## DIRECTIONS
Below are entries; count the lines containing the string "minimum". The answer is that number alone.

-------- AVAILABLE RECORDS --------

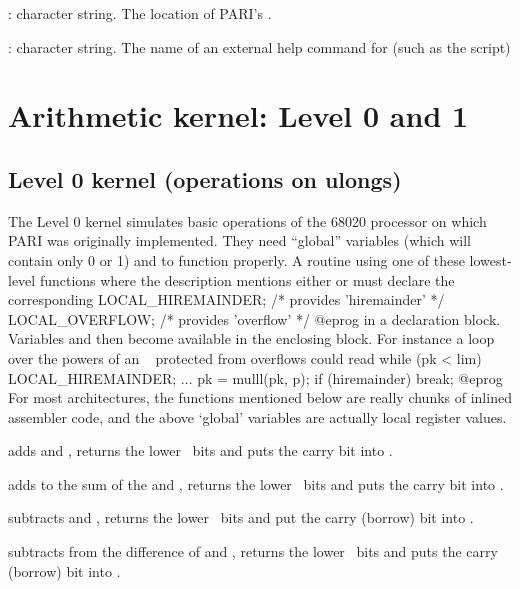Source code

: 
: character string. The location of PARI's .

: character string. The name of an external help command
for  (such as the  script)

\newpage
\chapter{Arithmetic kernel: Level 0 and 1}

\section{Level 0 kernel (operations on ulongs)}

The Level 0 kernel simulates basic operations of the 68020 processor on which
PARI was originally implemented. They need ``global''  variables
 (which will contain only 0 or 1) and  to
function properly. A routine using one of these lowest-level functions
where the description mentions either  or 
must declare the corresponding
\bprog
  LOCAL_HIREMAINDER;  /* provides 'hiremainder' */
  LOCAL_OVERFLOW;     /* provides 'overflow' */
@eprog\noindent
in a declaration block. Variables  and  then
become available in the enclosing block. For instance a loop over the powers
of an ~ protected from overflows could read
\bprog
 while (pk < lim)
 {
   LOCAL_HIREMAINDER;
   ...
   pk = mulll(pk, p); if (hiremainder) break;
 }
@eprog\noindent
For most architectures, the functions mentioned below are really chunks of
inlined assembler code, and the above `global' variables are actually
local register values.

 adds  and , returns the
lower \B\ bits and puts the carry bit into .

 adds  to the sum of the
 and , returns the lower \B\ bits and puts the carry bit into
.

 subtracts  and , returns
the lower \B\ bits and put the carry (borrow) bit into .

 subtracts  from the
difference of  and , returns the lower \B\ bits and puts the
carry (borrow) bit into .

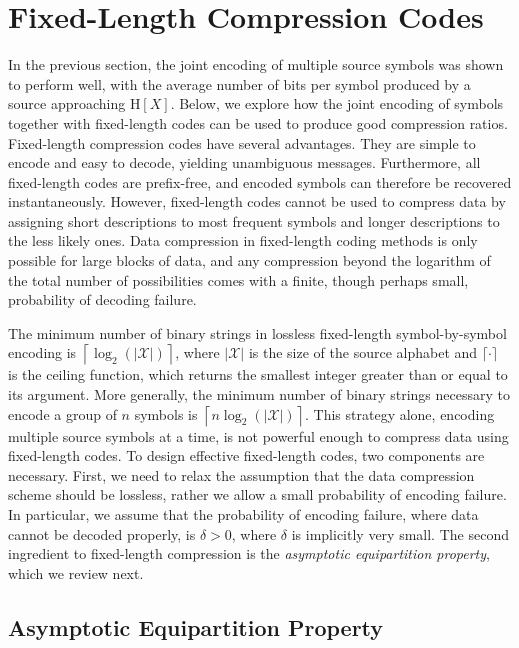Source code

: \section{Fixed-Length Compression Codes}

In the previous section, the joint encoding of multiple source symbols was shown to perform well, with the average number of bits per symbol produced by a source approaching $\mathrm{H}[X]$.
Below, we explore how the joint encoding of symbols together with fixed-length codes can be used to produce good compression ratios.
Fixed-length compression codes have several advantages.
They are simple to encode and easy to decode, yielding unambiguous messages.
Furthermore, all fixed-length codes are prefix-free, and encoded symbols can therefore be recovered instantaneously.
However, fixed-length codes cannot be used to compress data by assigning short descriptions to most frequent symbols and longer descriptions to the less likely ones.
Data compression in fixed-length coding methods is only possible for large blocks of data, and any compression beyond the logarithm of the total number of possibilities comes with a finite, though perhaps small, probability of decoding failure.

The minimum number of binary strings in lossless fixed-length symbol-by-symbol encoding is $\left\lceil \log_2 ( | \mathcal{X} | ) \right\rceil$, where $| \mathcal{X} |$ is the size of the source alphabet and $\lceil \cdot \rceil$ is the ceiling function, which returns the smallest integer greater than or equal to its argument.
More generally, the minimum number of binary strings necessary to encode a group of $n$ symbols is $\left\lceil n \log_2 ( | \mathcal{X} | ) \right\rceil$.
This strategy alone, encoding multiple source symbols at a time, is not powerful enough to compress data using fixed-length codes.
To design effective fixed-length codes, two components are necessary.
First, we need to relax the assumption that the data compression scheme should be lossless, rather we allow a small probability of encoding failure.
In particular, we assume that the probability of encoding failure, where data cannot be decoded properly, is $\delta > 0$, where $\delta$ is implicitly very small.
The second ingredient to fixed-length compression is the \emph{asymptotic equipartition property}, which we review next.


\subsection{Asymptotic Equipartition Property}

--------

## ANSWER BOX
2